> [Do zrobienia]:
Sprawdź, czy poniższe zdania zgadzają się z tekstem o subkulturach. Przy każdym odpowiedz „tak” lub „nie” i przytocz dosłownie rozstrzygające słowa tekstu.
1. Gemmei spotkała się w swoim mieście z obelgami.
2. Anjalajna jest gotką od niedawna.
3. Infernal pisze, że ma wielu znajomych.

> [Tekst źródłowy]:

Rodzice Memorii przeżyli wcześniej dorastanie dwojga „subkulturowych” dzieci, więc nie ciosają jej kołków na głowie. A dziewczyna jako gotka kwitnie. - Niektóre gotyckie stylizacje zapierają dech w piersiach. Oprócz tego jest jeszcze specyficzna więź między ludźmi. To potrafi upiększyć życie - pisze.

Gemmei z kolei wyznaje, że „od zawsze ciągnęło ją do mroczniejszych rzeczy”. Dziś jest przedstawicielką stylu gothic lolita. Podobają jej się stylizowane na epokowe falbaniaste spódnice, turniury, krynoliny, bonnethy (małe kapelusiki zawiązywane pod szyją), woale, wachlarze, etc. - Otoczenie? W moim mieście goci przyjmowani są bardzo dobrze. Nie spotkałam się z obelgami czy choćby niemiłymi spojrzeniami - zapewnia.

Anjalajna, która jest gotką od niedawna, spodziewała się krytyki. A tu... - Kilka dni temu mieliśmy wielkie rodzinne spotkanie. Ku mojemu zdziwieniu wszyscy spokojnie przyjęli wiadomość o moim wkroczeniu w gotycką subkulturę - pisze. - Dlaczego gotyk? Bo jakby czas się w nim zatrzymał się na okresie, kiedy na świecie nie byle tyle chłamu.

Emo potrafi się śmiać

Jak wynika z wyznań nastolatków, najgorzej odbierani są emo. To subkultura, której przypięto łatkę depresyjno-samobójczej, łącząc z samookaleczaniem. Takie upraszczanie boli.

- Nienawidzę, gdy ktoś mówi, że emo się tnie. Emo to zwykły człowiek. Kocham się śmiać i wygłupiać, mam wielu znajomych - pisze nastolatka o nicku Infernal.

Zapisane wpisy danych:
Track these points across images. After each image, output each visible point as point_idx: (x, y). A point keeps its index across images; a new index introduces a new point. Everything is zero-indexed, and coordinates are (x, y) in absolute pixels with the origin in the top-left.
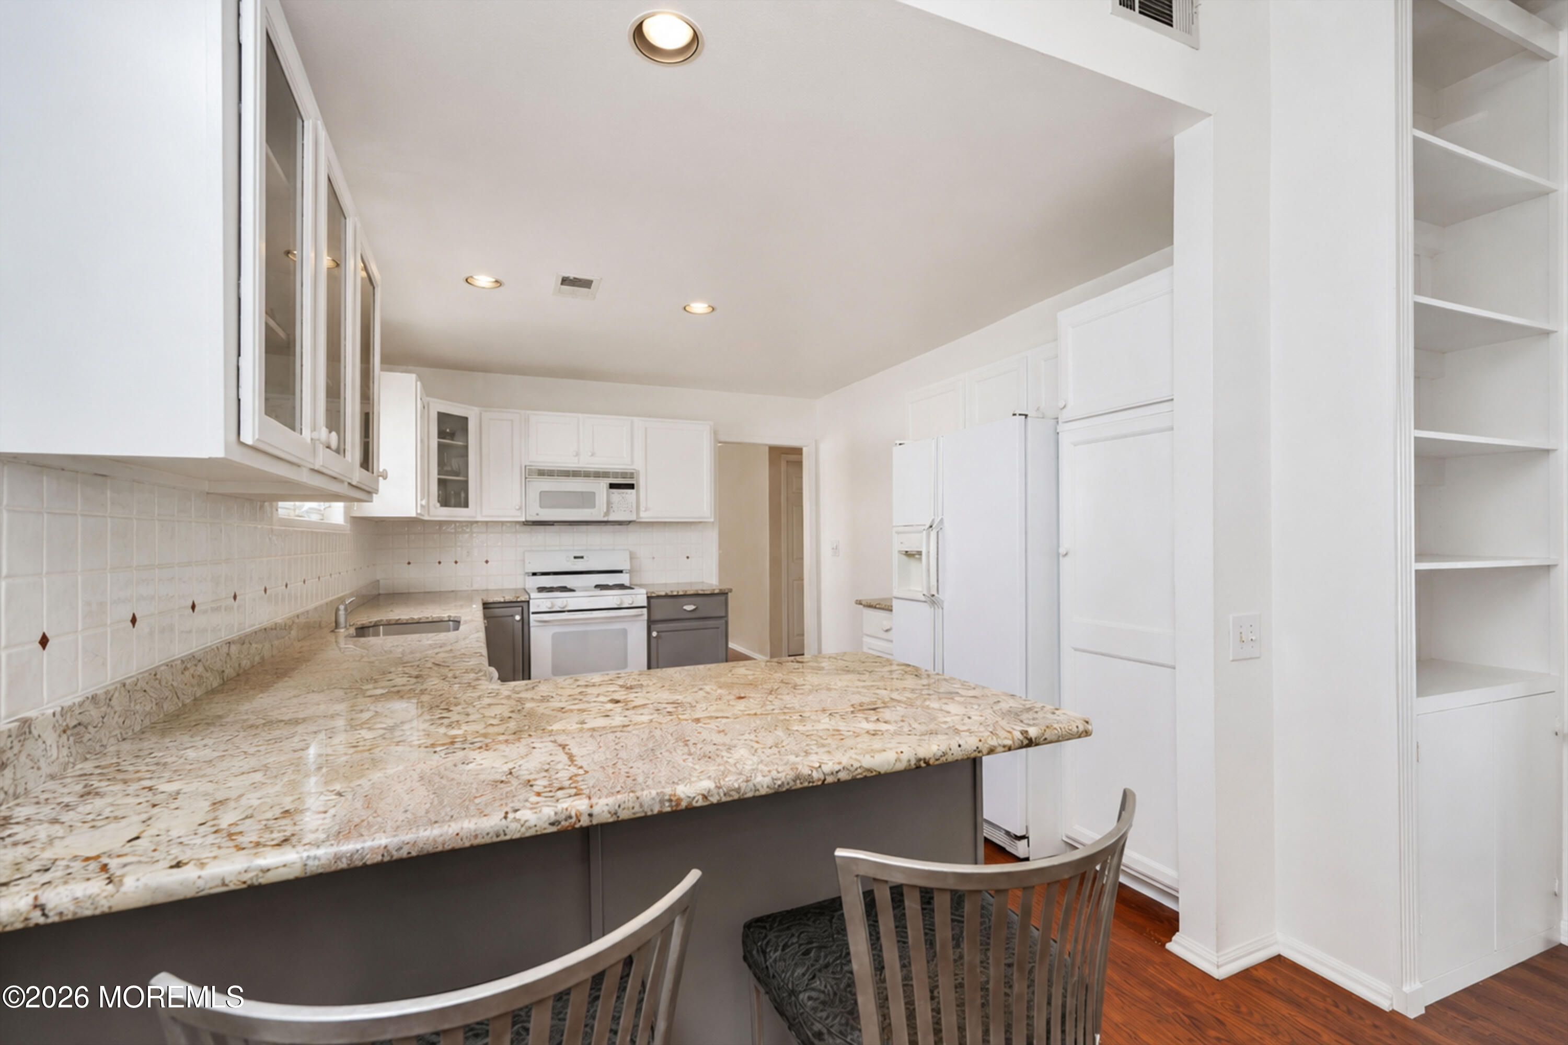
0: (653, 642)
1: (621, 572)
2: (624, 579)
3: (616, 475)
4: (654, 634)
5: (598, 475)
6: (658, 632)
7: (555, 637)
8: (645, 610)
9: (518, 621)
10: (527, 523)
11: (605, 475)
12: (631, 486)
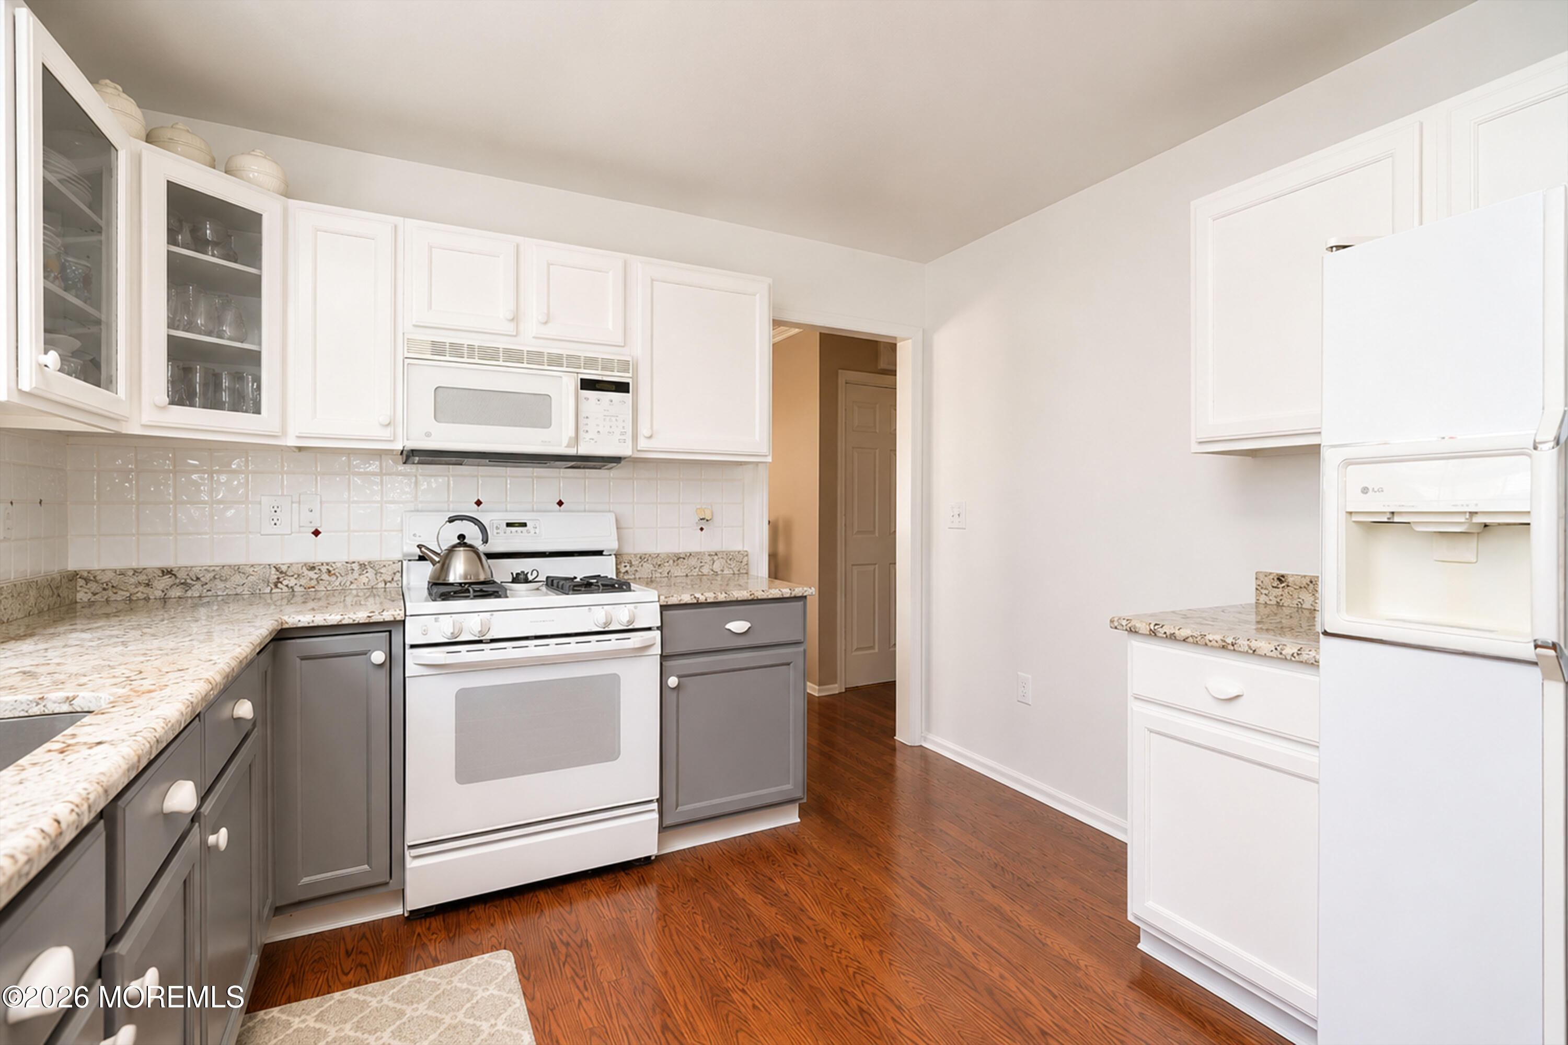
0: (671, 698)
1: (599, 553)
2: (605, 567)
3: (591, 362)
4: (673, 681)
5: (555, 360)
6: (679, 677)
7: (463, 697)
8: (658, 634)
9: (381, 666)
10: (410, 456)
11: (573, 361)
12: (622, 387)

> [Odpowiedź]:
1. Nie: „Nie spotkałam się z obelgami czy choćby niemiłymi spojrzeniami”.
2. Tak: „która jest gotką od niedawna”.
3. Tak: „mam wielu znajomych”.